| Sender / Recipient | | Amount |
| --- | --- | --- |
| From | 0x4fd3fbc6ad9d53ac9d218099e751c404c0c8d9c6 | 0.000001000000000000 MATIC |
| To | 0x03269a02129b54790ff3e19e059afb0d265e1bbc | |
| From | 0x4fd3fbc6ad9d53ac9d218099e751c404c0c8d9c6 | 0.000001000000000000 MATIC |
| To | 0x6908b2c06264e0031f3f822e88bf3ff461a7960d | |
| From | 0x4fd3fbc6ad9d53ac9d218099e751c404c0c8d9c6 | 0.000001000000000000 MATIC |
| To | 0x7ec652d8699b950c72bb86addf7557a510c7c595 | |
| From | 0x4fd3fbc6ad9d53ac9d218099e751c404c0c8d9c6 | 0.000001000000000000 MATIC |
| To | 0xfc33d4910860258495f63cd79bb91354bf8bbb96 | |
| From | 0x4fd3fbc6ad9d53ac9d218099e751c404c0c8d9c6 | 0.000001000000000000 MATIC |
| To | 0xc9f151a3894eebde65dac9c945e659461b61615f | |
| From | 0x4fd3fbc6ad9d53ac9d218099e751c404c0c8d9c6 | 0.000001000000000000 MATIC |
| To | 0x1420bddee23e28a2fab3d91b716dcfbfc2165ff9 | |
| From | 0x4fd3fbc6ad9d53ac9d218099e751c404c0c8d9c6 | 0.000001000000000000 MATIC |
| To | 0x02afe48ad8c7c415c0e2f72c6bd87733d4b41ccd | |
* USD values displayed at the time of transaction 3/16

• • •

**ACTIVITY**
Could you reproduce every entry above exactly as written?

**EXPECTED ANSWER**
| Sender / Recipient | | Amount |
| --- | --- | --- |
| From | 0x4fd3fbc6ad9d53ac9d218099e751c404c0c8d9c6 | 0.000001000000000000 MATIC |
| To | 0x03269a02129b54790ff3e19e059afb0d265e1bbc | |
| From | 0x4fd3fbc6ad9d53ac9d218099e751c404c0c8d9c6 | 0.000001000000000000 MATIC |
| To | 0x6908b2c06264e0031f3f822e88bf3ff461a7960d | |
| From | 0x4fd3fbc6ad9d53ac9d218099e751c404c0c8d9c6 | 0.000001000000000000 MATIC |
| To | 0x7ec652d8699b950c72bb86addf7557a510c7c595 | |
| From | 0x4fd3fbc6ad9d53ac9d218099e751c404c0c8d9c6 | 0.000001000000000000 MATIC |
| To | 0xfc33d4910860258495f63cd79bb91354bf8bbb96 | |
| From | 0x4fd3fbc6ad9d53ac9d218099e751c404c0c8d9c6 | 0.000001000000000000 MATIC |
| To | 0xc9f151a3894eebde65dac9c945e659461b61615f | |
| From | 0x4fd3fbc6ad9d53ac9d218099e751c404c0c8d9c6 | 0.000001000000000000 MATIC |
| To | 0x1420bddee23e28a2fab3d91b716dcfbfc2165ff9 | |
| From | 0x4fd3fbc6ad9d53ac9d218099e751c404c0c8d9c6 | 0.000001000000000000 MATIC |
| To | 0x02afe48ad8c7c415c0e2f72c6bd87733d4b41ccd | |
* USD values displayed at the time of transaction 3/16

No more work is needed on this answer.